Des boues rouges aux effluents liquides polluants.

L’usine d’alumine de Gardanne a arrêté son rejet de boues rouges dans les calanques le 31 décembre 2015, après 50 ans d’impunité !

Ne sachant que faire des effluents liquides, l’industriel Altéo a demandé et obtenu l’autorisation, par arrêté préfectoral du 28 décembre 2015, de les rejeter au même endroit et par la même canalisation défectueuse que les boues rouges, et pour longtemps !

Un sacré cocktail de produits chimiques toxiques !

Comme la bauxaline, selon l’industriel, est dépourvue de polluants, cela signifie que les produits toxiques contenus dans les boues rouges ont été transférés en quasi-totalité dans les eaux qui sortent des filtres presses.

La liste de ces substances, donnée par l’industriel et complétée par l’ANSES, est impressionnante, autant que leur pouvoir toxique :

 soude (toxique), aluminium (toxique, perturbateur neurologique, perturbateur cellulaire), fer (perturbateur de la reproduction et de la croissance), arsenic (forte toxicité), vanadium (désordres respiratoires, digestifs, sanguins et neurologiques), titane (toxique pour le plancton), molybdène (perturbateur endocrinien), bore (toxique), chrome (toxique), sélénium (toxique), manganèse (toxique), plomb (saturnisme, perturbateur sanguin, dysfonctionnement reins, foie, système nerveux), cuivre (algicide, atteinte à la base des chaînes marines trophiques), zinc (perturbateur photosynthèse et respiration, cancérigène), antimoine (toxique, possibles lésions hépatiques, rénales et cardiaques), cadmium (maladie Itaï, déformation du squelette), étain (ravageur des parc d’aquaculture), uranium (toxique), lithium (effet possible sur la fonction rénale), nickel (toxique, perturbateur du développement larvaire), cobalt (toxique), argent (toxique sur les stades larvaires), mercure (névropathie, paralysie fonctionnelle, destruction des reins)
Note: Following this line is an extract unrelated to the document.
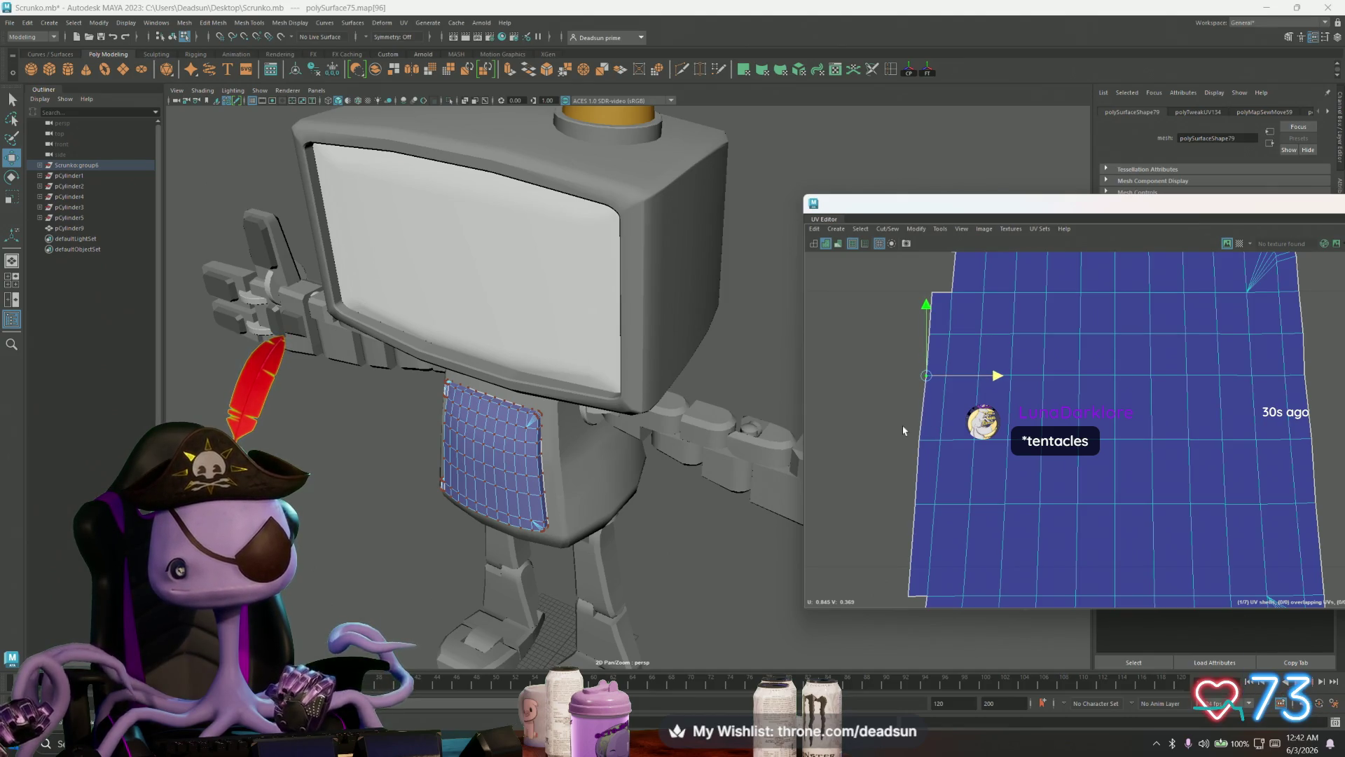
left_click_drag(899, 430, 931, 463)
phénols, 16 hydrocarbures aromatiques polycycliques (forte toxicité, dysfonctionnement cellulaire, cancérigènes), 7 polychlorobiphényles (réduisent l’immunité naturelle, cancérigènes), 7 dioxines et 10 furanes (seuil de toxicité très bas, dysfonctionnement hépatique, nerveux, endocrinien, cancérigènes), 6 composés benzéniques (aberrations chromosomiques, cancérigènes), 1 phtalate (possibles effets sur le foie et les reins, le système reproducteur mâle, possible perturbateur endocrinien), 4 alkylphénols (perturbateurs endocriniens) et 2 polybromodiphenyléthers (perturbateurs endocriniens), 3 organoétains (perturbation de la reproduction et du système immunitaire, malformations morphologiques.

Leur utilisation dans les peintures anti-foulings des coques de bateaux a eu des effets dévastateurs sur les parcs d’aquaculture des moules et des huîtres).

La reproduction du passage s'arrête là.